Fortified by our recent finds in Yellowstone country, my wife and I continued on our homeward route through northern Wyoming, drawn by the geography and myths of the land, toward Devils Tower and South Dakota’s Badlands. I was looking forward, as well, to a stop for trout in Wisconsin’s Driftless country, but that would have to wait for a while. The unpeopled spaces and the wild dimensions of Wyoming held us in thrall.
Devils Tower rises dramatically from the valley of the Belle Fourche River in the Bear Lodge Mountains of Wyoming, an igneous butte that stands 867 vertical feet from base to summit. The Tower, long considered to be a sacred place by Native Americans living in the region, is comprised of fluted columns of stone with hundreds of parallel cracks from top to bottom. Climbers are drawn to the Tower from around the world.
In 1906, Devils Tower became the first national monument when President Roosevelt officially recognized its significance in the landscape of America. Long before that, the great formation had played a part in the sacred rites of indigenous people such as the Kiowa and Lakota Sioux. Native American ceremonies continue there today, especially during the month of June.
The Tower, an eroded mass of igneous rock, had uplifted from earth some 60 million years ago as magma rose through layers of sedimentary stone, eventually eroding into what we saw today– a huge green-gray butte ablaze with white feldspar crystals in the early morning sun. As we walked around Devils Tower on the 1.3 mile trail developed by the Park Service, and as we poked in and out of the scree, we felt humbled and in awe of Earth’s tremendous powers.

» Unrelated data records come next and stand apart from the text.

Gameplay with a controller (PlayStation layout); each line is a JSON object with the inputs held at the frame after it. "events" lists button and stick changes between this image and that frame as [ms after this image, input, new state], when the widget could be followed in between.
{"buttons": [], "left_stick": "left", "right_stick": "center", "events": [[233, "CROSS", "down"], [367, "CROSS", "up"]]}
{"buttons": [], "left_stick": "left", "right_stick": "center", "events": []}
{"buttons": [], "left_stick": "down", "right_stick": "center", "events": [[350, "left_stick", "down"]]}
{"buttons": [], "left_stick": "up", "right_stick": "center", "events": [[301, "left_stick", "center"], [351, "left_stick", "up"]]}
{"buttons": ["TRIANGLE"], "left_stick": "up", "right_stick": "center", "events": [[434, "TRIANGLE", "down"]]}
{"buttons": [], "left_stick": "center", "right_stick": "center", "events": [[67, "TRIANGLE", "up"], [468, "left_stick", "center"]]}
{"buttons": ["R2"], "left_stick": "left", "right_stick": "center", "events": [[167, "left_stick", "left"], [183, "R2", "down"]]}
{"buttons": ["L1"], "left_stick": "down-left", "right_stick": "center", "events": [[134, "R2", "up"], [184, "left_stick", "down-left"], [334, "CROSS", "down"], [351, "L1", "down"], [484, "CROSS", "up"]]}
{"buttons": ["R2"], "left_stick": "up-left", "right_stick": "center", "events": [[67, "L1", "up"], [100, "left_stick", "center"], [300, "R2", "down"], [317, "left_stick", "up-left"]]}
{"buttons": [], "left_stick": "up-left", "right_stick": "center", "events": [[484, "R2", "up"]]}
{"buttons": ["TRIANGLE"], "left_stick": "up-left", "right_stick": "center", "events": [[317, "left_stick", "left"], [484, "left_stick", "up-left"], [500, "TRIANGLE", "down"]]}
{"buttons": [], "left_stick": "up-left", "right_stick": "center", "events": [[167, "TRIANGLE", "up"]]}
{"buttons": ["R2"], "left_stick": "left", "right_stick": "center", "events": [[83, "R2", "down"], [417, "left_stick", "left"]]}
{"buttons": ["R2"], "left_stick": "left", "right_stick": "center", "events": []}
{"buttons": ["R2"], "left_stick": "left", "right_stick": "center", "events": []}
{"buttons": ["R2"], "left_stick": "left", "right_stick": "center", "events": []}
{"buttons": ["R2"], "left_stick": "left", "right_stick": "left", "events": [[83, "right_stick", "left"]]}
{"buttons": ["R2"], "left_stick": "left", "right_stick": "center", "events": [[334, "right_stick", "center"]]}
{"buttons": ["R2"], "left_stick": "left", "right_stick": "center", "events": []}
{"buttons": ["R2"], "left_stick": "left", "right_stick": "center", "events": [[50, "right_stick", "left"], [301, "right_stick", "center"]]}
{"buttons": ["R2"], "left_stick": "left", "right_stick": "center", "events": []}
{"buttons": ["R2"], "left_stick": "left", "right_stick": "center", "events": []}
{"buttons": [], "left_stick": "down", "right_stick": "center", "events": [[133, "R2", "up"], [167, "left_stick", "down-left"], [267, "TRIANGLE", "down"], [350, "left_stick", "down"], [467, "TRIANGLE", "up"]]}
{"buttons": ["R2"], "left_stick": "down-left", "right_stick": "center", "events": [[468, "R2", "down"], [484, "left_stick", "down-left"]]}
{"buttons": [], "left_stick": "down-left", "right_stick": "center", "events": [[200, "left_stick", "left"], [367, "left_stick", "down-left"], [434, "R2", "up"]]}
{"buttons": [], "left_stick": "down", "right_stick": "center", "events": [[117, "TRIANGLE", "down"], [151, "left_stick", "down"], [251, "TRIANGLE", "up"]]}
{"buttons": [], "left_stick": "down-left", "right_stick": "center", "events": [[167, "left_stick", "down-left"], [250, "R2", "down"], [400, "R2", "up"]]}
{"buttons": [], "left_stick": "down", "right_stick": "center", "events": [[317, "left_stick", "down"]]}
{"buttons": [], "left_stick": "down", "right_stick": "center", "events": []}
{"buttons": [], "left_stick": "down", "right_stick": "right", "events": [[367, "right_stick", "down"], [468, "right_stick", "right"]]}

As a fly-fisher I could look up at the vertical columns of six-sided stone and be reminded somehow of a tapered bamboo fishing rod, hexagonal and exquisite in design. As a birder, I could peer at the upper heights and summit of the rock and see the flights of peregrine falcons (and competitive prairie falcons, too) that nested there and fed on the numerous rock doves of the Tower. As tourists, we might have been reminded of the Indian legends that connect with the origins of the place…
Devils Tower, in the years following the debut of the movie “Close Encounters of the Third Kind” in 1977, saw a big increase in tourism at its site. I’ve never bothered to watch the movie, myself, but observing several rock-climbers working slowly toward the summit on a beautiful early morning in July, I could understand how the Tower was appealing for the narrative of a tale in which aliens made contact with the common folk of planet Earth.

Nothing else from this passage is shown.